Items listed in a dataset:

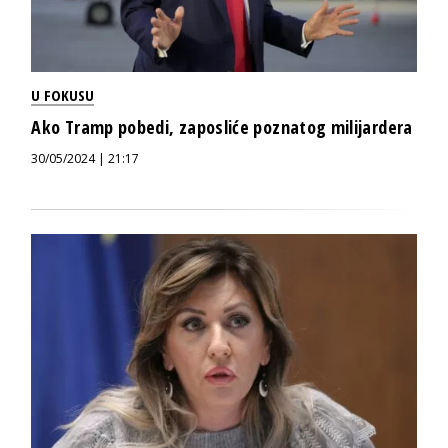
U FOKUSU
Ako Tramp pobedi, zaposliće poznatog milijardera
30/05/2024 | 21:17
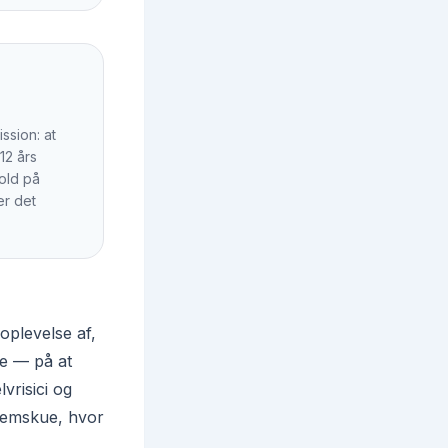
ssion: at
12 års
hold på
er det
oplevelse af,
ge — på at
vrisici og
nnemskue, hvor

## [Task]
Please transcribe every line of text from the listing above, copying each line as it appears and leaving out the pictures.

## [Finished exercise]
U FOKUSU
Ako Tramp pobedi, zaposliće poznatog milijardera
30/05/2024 | 21:17
ssion: at
12 års
hold på
er det
oplevelse af,
ge — på at
vrisici og
nnemskue, hvor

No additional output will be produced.